Oleh John McDonald, direktur Family Holiday Association hal ini disebutnya  'jangkar kebahagiaan' yang bisa menahan sifat-sifat negatif saat kemalangan menerpa. Dengan adanya memori dan kenangan positif saat berlibur, perasaan senang dan bahagia akan lebih mudah muncul.
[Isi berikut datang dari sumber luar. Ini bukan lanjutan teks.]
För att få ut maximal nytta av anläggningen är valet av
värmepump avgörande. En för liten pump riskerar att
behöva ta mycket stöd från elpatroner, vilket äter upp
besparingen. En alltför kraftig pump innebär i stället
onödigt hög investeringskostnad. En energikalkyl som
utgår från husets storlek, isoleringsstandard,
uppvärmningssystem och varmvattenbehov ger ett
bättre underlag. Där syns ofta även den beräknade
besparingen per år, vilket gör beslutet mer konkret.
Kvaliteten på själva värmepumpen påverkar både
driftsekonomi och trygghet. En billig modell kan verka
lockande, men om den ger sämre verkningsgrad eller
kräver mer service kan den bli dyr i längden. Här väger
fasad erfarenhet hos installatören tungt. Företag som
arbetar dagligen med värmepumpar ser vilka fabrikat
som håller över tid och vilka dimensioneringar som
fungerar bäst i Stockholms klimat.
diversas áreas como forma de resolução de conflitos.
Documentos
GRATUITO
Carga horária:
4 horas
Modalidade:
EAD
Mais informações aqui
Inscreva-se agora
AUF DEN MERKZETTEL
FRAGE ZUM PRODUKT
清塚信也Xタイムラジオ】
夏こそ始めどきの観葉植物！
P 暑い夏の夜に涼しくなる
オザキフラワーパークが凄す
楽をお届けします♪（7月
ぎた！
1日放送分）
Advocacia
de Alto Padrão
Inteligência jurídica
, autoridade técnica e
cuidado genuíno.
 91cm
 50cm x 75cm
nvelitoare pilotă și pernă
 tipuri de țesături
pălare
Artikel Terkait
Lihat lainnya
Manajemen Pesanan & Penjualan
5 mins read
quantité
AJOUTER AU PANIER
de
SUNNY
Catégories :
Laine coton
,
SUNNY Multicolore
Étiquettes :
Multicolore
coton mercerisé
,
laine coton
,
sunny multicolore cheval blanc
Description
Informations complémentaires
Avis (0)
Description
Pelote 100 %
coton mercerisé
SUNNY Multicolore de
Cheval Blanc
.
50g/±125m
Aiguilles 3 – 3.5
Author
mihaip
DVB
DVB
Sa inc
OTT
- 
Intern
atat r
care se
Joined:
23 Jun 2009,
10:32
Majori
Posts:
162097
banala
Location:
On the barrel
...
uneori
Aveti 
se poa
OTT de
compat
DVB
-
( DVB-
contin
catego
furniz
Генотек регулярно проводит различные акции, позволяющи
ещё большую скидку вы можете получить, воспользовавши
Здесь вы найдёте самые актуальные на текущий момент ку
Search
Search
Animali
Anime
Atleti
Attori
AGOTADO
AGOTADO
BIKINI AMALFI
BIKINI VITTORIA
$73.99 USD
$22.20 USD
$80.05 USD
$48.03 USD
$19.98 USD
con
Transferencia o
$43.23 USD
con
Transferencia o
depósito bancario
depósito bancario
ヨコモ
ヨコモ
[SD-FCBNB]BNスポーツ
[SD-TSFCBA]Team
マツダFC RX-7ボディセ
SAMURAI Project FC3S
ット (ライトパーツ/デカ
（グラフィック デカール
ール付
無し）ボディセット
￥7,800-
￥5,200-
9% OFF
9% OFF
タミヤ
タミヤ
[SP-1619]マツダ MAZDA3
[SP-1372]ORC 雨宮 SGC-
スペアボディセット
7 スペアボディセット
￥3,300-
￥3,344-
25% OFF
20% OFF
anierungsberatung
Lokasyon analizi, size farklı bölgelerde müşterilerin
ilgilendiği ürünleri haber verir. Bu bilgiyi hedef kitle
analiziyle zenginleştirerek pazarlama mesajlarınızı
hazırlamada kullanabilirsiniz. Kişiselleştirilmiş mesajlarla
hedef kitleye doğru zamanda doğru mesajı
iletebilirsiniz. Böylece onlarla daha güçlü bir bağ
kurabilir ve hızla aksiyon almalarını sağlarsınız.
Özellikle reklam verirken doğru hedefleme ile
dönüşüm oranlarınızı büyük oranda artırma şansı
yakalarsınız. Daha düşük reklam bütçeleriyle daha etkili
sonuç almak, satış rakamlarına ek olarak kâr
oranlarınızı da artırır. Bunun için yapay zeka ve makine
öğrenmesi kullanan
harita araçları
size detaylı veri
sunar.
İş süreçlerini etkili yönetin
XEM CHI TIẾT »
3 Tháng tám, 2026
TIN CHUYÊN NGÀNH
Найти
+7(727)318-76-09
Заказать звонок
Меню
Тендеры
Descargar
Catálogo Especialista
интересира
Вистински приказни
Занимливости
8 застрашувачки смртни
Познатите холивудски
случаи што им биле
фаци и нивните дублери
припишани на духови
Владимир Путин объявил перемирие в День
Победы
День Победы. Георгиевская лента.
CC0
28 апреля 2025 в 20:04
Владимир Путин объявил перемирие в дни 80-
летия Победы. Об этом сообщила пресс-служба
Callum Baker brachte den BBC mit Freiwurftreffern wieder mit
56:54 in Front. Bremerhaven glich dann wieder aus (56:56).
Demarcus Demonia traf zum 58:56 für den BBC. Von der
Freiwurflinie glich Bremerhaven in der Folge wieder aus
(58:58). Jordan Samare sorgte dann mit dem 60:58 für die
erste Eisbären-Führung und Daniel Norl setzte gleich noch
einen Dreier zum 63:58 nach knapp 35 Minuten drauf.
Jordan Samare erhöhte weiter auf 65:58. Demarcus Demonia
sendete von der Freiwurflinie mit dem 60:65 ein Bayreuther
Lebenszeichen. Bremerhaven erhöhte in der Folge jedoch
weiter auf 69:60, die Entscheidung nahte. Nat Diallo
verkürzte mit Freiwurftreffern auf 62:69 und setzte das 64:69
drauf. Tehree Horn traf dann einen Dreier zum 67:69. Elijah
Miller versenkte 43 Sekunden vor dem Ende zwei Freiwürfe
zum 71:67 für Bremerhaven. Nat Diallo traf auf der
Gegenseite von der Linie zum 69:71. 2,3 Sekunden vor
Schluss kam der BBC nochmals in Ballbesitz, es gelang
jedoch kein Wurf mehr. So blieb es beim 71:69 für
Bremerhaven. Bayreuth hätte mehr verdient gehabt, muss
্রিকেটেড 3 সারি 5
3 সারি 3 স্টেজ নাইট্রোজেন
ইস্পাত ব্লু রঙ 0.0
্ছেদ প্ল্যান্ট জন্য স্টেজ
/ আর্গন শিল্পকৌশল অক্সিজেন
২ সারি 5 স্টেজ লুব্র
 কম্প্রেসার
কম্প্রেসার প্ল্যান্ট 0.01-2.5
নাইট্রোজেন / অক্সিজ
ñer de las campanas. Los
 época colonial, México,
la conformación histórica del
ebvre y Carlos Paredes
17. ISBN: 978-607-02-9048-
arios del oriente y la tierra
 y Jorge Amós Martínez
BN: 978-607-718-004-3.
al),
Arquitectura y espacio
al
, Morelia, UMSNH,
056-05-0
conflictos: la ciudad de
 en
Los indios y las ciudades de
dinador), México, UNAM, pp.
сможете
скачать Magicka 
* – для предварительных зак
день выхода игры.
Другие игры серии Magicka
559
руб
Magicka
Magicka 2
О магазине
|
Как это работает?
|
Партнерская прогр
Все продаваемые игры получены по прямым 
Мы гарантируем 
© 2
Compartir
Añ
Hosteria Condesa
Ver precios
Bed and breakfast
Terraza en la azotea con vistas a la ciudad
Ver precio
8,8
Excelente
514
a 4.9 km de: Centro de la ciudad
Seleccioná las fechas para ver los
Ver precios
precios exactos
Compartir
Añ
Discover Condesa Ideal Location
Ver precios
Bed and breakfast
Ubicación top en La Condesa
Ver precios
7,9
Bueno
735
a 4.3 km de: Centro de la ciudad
Seperti ungkapan dari Aarti Khurana “While you are alive collect moments not things, earn respect not money and enjoy love not luxuries”. Bahwa di kehidupan ini yang kita butuhkan adalah mengumpulkan kenangan bukanlah harta, lebih mementingkan respek dibanding uang dan menikmati cinta dibandingkan kemegahan. Kami ingin memberikan kenangan-kenangan manis bagi anak kami dan juga memberi pengalaman yang bisa mereka bawa hingga dewasa nanti.

Memberikan ‘jangkar kebahagian’, membangun ikatan emosional dan memberikan pemahaman budaya terhadap apa yang jauh berbeda dengan kesehariannya adalah hal penting yang ingin kami berikan kepada anak-anak dalam libur bersama anggota keluarga. 

Bagi kami sangat penting untuk memberikan banyak “warna” bagi kehidupan anak. Dan traveling ke berbagai tempat baik dalam maupun luar negeri bisa memberi mereka banyak gambaran betapa luas dan beragamnya dunia. Dari sana, kami berharap anak-anak akan tumbuh menjadi anak-anak yang memiliki wawasan luas tentang kehidupan.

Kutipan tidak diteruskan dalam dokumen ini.